Competing with all of that was anxiety-inducing. It fragments the way you think. You’re thinking in status updates. You’re trying to be clever all the time. You feel this pressing need to be switched ON, especially if you’re romancing a suitor or potential employer. You’re suffering wildly from that fear of missing out—and for no good reason. Elizabeth Spiers said it best, “Realistically, failing to go to the right party will not affect your professional life, and no excuses you make about “needing” to go will ever convince me otherwise. And if it somehow affects your personal life, you probably need new friends.”

So suddenly you have this artificially-inflated sense of self, that somehow if you have 600+ friends, at least a fourth of them should be paying attention to you, right? It’s an arbitrary number, but the proportion seems right, so why not! And when no one’s paying attention to you, are they sick of you? If you’re scrolling through their photographs and you’re not in them, are you suddenly uncool in their estimation? I mean, I imagine it’s a very microcosmic version of the type of insecurity celebrities must feel every minute of their lives.

It’s even worse when you’re looking at that “600+ friends” count and you tell yourself, “I only really care about 100 of these people and everyone else is a troll.”

And then there was the concern of paying to use a service with information about my life, with no refunds possible. Worse was this: Finding a friend at a party and saying, “Hey! Conversational topics X, Y, and Z!” and having him say, “Oh yeah, I noticed that online and quickly liked it!” Like what the hell kind of conversation is that?

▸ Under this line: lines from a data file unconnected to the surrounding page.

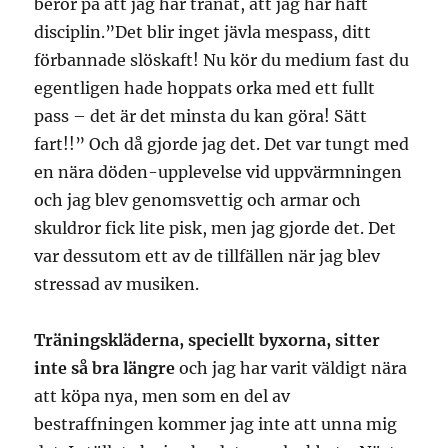
beror på att jag har tränat, att jag har haft
disciplin.”Det blir inget jävla mespass, ditt
förbannade slöskaft! Nu kör du medium fast du
egentligen hade hoppats orka med ett fullt
pass – det är det minsta du kan göra! Sätt
fart!!” Och då gjorde jag det. Det var tungt med
en nära döden-upplevelse vid uppvärmningen
och jag blev genomsvettig och armar och
skuldror fick lite pisk, men jag gjorde det. Det
var dessutom ett av de tillfällen när jag blev
stressad av musiken.
Träningskläderna, speciellt byxorna, sitter
inte så bra längre
och jag har varit väldigt nära
att köpa nya, men som en del av
bestraffningen kommer jag inte att unna mig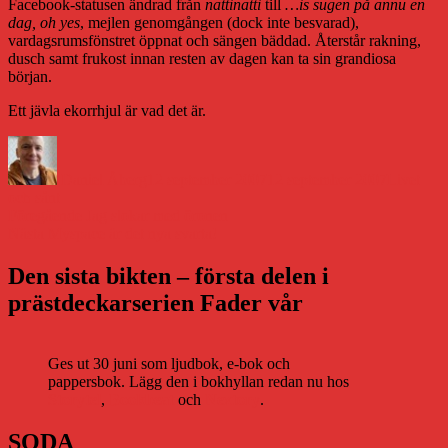
Facebook-statusen ändrad från
nattinatti
till
…is sugen på ännu en
dag, oh yes
, mejlen genomgången (dock inte besvarad),
vardagsrumsfönstret öppnat och sängen bäddad. Återstår rakning,
dusch samt frukost innan resten av dagen kan ta sin grandiosa
början.
Ett jävla ekorrhjul är vad det är.
Författare
Publicerat
Kategorie
den
Daniel Åberg
12 september 2007
12 september 2007
Livet
och sånt
Inläggsnavigering
Föregående
Föregående
Jag slokar med öronen
Nästa
inlägg:
Nästa
Myspace är det nya svarta!
inlägg:
Den sista bikten – första delen i
prästdeckarserien Fader vår
Ges ut 30 juni som ljudbok, e-bok och
pappersbok. Lägg den i bokhyllan redan nu hos
Storytel
,
Bookbeat
och
Nextory
.
SODA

A lot of people blather on about Spring Cleaning and deleting friends you’re falling out of touch with, but I figure I’d just hit the big switch and see who trickles back offline. The best part of this process was having a best friend in Montréal phone me six hours later asking me if I was okay because I had quietly disappeared and I assured her that I was.

When you’re spending your idle time trying to quell the anxiety associated with FOMO, it’s time for a change. Odd was that within a couple days, I was even sleeping better, thinking clearer, and started writing regularly again. Which isn’t to say that I’m in a fight with social media, it’s to say that when something appears to outlive its usefulness for anyone, we shouldn’t continue to use it out of habit, we should probably reassess why we continue to use it.

I’m on here because I enjoy blogging. And I’m on Twitter because I enjoy tweeting at my favorite pop stars.

Also, it’s nice being in the dark about what is happening on a Saturday night because, you guys? The Monday-Friday grind is challenging enough without turning weekend plans into a competitive sport. Also, it’s a great feeling to have a friend ask you what your plans are and would you like to go out for a drink instead of assuming you already had plans because you wrote on a mutual friend’s wall. Who makes plans based on things that they weren’t party to anyway?

January 16, 2011
I’m trying to experiment with the best way to make Quora an efficient part of my daily habits.

I’m trying to experiment with the best way to make Quora an efficient part of my daily habits.